Rep. Katie Porter: Shell spends bubkes on renewable energy.
“Ms. Watkins, does this look like a huge undertaking to you?” Porter asked as she held up the glass jar with a few M&Ms at the bottom.
“Ms. Watkins, to me this does not look like an adequate response to one of the defining challenges of our time,” Porter continued. “This is greenwashing. Shell is trying to fool people into thinking that it is addressing the climate crisis when what it is actually doing is to continue to put money into fossil fuels.”
Roll out the subpoenas
Oversight Committee Chair Maloney was clearly not satisfied with the responses the committee got over the course of the day.
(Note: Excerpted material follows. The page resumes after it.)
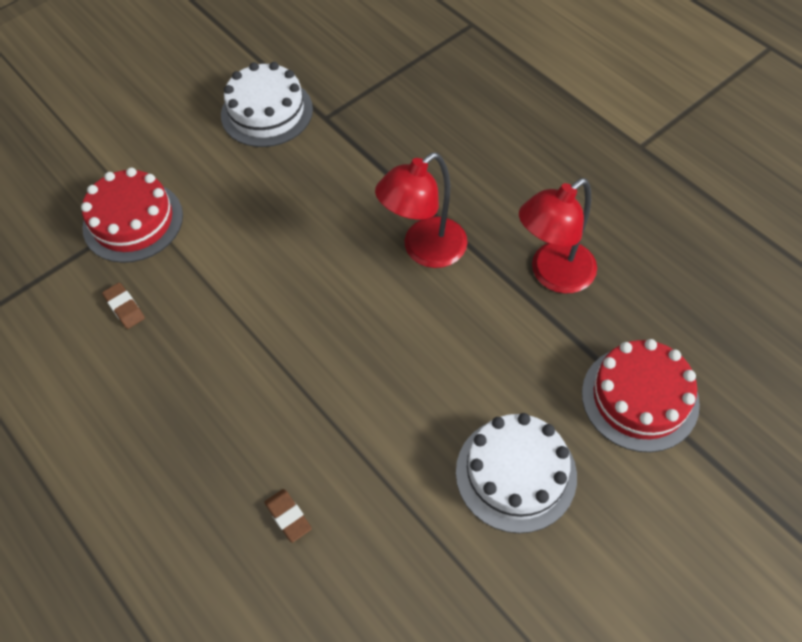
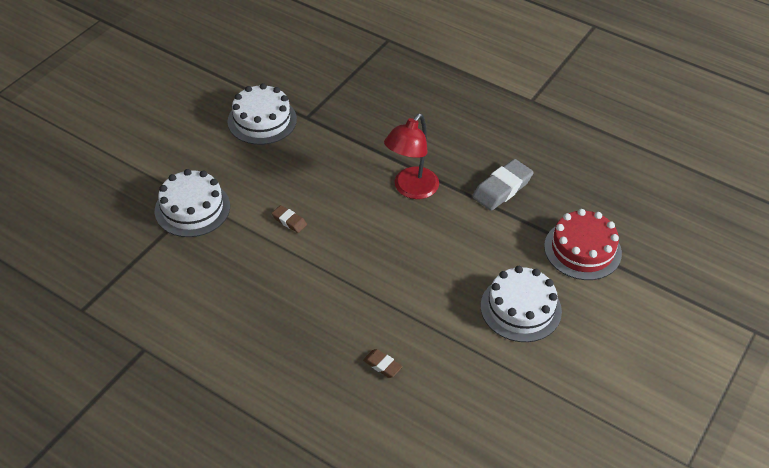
camera: 20 degrees left, 10 degrees down
(124, 308) = (211, 264): brown eraser -> brown eraser (289, 221)
(133, 221) = (192, 208): red cake -> white cake
(553, 275) = (502, 188): red lamp -> grey eraser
“Today’s witnesses refused to take responsibility for Big Oil’s decades-long disinformation campaign and even after agreeing that we are, in fact, in quote code red unquote crisis, they refused to stop funding groups like the American Petroleum Institute that are still blocking reforms like expanding the use of electric vehicles,” she said during her closing remarks. “So I see no choice but to continue our committee’s investigation until we see the truth.”
The committee had asked the oil companies and trade groups to provide documents detailing their payments to think tanks, public relations firms and others, as well as documents pertaining to internal deliberations over corporate climate policy strategies. Instead, Maloney said, the committee received photocopies of website pages, press clippings, annual reports and other publicly available materials.
Maloney announced that the committee would subpoena the oil companies and trade groups for key documents. “I have tried very hard to obtain this information voluntarily,” she explained. “But the oil companies employed the same tactics they used for decades on climate policy—delay and obstruction. Well that ends today…. We need to get to the bottom of the oil industry’s disinformation campaign, and with these subpoenas we will.” On November 2, she issued the subpoenas, giving the companies and trade associations until November 16 to respond.
According to Rep. Ro Khanna (D-Calif.), chair of the Oversight Committee’s environment subcommittee, the climate disinformation investigation could take another six months and the committee may ask the CEOs to testify again. “This hearing is just the start of our investigation,” he said. “These companies must be held accountable.”